From 1 April 2021 thousands of low-paid workers will receive a pay rise of almost 9%, as the eligibility for the national living wage is widened to include 23- and 24-year-olds.
Announced by the chancellor in the Spending Review last November, the national living wage (NLW) rate will increase 2.2% from £8.72 to £8.91 next month; an annual pay rise of £345 for a full-time employee on this rate. The NLW is currently only applied to those aged 25 and over.
However, many workers will see their pay leap by 8.7% next month as they will fall within the new age threshold from 1 April. A 23- or 24-year-old paid the current full national minimum wage rate of £8.20 an hour will need to be paid at least the NLW rate of £8.91 an hour.
The change was welcomed by many when it was announced last year. Paul Holcroft, managing director at HR consultancy Croner, said: “The impact of this is that those aged between 23 and 25 currently on the minimum wage rate for 21 to 24 year-olds will see a pay rise of nearly 9%, which employers will need to facilitate. This also suggests that the government are to continue with their plan of providing the national living wage to everyone aged 21 and over within the next few years.”
Employers will also need to ensure they take note of the national minimum wage changes for other age groups, the new apprentice rate, and the new accommodation offset. These were recommended by the Low Pay Commission.
Chancellor Rishi Sunak said: “Taken together, these minimum wage increases will likely benefit around two million people. A full-time worker on the national living wage will see their annual earnings increase by £345 next year. Compared to 2016, when the [NLW] policy was first introduced, that’s a pay rise of over £4,000.”
Between 2016 and 2018, national wage underpayment by UK employers totalled £6.7m. The government recently named 139 companies that breached the rules, including household names such as Tesco, Pizza Hut and Superdrug.
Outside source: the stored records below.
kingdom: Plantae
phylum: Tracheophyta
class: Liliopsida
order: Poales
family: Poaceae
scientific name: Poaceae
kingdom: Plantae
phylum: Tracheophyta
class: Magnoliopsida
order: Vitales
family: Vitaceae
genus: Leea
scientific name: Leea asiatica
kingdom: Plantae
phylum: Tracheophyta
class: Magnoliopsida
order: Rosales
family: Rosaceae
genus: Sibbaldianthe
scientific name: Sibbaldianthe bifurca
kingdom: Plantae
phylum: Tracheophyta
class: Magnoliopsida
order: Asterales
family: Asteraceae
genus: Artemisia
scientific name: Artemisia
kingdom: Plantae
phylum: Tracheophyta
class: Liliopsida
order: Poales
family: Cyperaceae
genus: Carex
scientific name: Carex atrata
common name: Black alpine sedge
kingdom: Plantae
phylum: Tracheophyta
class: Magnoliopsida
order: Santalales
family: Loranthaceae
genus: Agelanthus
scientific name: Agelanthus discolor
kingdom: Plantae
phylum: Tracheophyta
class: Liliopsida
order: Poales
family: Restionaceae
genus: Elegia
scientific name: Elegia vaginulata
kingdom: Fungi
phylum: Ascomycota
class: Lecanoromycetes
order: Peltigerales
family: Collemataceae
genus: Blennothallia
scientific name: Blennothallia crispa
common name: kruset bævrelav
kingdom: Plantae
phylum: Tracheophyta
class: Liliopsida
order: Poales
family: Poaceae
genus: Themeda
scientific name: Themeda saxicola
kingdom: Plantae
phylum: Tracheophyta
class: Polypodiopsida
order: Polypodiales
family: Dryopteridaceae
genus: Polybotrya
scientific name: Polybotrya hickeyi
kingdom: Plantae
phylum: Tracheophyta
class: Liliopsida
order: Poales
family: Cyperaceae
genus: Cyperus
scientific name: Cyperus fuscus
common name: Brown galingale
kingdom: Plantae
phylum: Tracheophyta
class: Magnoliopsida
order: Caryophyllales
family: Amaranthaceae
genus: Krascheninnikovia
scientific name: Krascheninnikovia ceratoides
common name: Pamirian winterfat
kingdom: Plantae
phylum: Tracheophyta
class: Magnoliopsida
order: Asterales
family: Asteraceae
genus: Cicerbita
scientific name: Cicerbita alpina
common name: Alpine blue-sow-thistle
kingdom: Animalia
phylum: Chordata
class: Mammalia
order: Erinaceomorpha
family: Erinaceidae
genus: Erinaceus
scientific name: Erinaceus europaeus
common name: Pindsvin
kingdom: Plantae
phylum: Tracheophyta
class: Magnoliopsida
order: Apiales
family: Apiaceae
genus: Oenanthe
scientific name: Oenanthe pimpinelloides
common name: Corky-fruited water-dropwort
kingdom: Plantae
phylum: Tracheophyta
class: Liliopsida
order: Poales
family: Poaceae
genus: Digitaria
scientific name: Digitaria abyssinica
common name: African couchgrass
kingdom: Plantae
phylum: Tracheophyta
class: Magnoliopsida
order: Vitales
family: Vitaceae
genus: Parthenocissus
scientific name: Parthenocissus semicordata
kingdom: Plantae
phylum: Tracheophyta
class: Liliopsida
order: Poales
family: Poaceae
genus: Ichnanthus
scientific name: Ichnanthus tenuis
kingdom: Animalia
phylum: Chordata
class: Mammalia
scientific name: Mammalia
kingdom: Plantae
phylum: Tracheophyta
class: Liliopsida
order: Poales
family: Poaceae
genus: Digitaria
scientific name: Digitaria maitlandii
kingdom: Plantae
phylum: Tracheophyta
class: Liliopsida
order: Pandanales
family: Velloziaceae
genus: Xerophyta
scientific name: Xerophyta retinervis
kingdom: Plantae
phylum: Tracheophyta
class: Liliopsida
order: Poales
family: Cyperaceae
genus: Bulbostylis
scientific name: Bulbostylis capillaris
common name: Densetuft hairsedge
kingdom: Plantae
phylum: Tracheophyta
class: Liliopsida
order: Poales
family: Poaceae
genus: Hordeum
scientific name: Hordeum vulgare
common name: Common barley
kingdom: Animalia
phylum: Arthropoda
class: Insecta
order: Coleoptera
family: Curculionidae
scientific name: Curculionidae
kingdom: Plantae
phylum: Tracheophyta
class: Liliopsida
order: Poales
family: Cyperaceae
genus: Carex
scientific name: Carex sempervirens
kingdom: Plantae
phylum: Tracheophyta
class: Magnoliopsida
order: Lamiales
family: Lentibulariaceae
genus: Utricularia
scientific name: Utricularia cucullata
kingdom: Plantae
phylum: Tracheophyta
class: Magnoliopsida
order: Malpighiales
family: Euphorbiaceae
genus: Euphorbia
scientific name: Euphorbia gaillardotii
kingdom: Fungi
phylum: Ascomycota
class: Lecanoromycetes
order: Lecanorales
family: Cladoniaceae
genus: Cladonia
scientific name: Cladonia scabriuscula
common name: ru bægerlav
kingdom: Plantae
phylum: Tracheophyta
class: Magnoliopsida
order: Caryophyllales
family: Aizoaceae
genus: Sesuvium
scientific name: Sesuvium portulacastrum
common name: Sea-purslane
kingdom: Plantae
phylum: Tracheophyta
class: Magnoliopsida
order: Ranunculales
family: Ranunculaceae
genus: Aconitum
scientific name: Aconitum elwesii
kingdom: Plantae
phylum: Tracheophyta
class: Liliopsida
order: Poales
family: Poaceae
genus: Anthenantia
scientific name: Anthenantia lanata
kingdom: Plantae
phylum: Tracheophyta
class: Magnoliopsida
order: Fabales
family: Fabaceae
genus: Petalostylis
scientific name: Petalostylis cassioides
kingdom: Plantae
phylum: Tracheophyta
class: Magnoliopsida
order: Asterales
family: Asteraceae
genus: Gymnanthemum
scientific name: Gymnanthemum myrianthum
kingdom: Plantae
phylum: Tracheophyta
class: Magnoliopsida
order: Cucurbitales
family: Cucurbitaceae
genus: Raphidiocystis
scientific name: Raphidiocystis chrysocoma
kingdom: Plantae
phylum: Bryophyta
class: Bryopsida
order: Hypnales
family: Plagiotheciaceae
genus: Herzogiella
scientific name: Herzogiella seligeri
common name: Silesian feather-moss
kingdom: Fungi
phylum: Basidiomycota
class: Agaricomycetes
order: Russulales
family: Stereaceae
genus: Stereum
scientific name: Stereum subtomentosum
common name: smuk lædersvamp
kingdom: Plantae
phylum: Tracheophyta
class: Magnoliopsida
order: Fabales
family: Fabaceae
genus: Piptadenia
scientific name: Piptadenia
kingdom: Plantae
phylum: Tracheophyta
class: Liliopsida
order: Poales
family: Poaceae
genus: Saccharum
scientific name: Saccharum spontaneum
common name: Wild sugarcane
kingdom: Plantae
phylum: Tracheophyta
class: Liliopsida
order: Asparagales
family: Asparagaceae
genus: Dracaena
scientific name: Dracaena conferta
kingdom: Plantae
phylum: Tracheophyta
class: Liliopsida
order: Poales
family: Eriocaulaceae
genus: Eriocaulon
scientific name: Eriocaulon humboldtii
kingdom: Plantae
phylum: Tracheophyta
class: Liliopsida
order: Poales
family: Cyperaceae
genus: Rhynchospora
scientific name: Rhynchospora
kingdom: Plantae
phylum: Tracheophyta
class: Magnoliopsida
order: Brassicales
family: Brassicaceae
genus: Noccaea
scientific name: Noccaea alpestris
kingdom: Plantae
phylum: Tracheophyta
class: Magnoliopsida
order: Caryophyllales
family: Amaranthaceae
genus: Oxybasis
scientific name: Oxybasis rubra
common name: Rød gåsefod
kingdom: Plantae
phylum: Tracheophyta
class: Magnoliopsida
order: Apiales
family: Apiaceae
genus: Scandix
The Department for Business, Energy and Industrial Strategy has published a list of the main causes of minimum wage underpayment to help employers avoid common pitfalls:
- Making wage deductions or taking payments from workers, for items or expenses that are connected with the job.
- Making wage deductions or taking payments from workers for the employer’s own use or benefit where the employer is free to use that money in any way they wish.
- Failure to pay for any additional time added on to a worker’s shift, for example team handovers between shifts or time spent passing through security checks on entry and exit.
- Failure to pay a worker for any time during their shift when they are at the workplace and required to be available for work, even if no work is being provided at that time.
- Failure to pay a worker for travelling time.
- Failure to pay a worker for time spent training.
- Failure to pay sufficient money for time worked during a sleep-in shift.
- Incorrectly applying the minimum wage accommodation offset when an employer provides living accommodation to a worker.
- Paying the minimum wage apprentice rate when the worker isn’t a genuine apprentice.
- Paying the minimum wage apprentice rate before a worker starts their apprenticeship or after it ends.
- Continuing to pay the minimum wage apprentice rate to apprentices who are aged 19 years or over when they have completed the first year of their apprenticeship.
- Failure to pay an apprentice for the time they have spent training or studying as part of their apprenticeship.
- Failure to apply the annual increase to minimum wage rates that come into effect on 1 April.
- Failure to apply the correct minimum wage rate when workers move from one age band to another at ages 18, 21 and, with effect from 1 April 2021, 23 years old.
- Including an element of pay that does not count towards a worker’s minimum wage pay, for example an extra premium for overtime or tips from customers.
- Failure to pay the minimum wage to workers who are entitled to it, for example under some work experience, intern and work trial arrangements.
- Excess hours worked by salaried-hours workers, beyond their basic set hours, causing underpayment of minimum wage typically in the last pay reference period.
- Failure to distinguish correctly between different types of worker (salaried, time, output and unmeasured).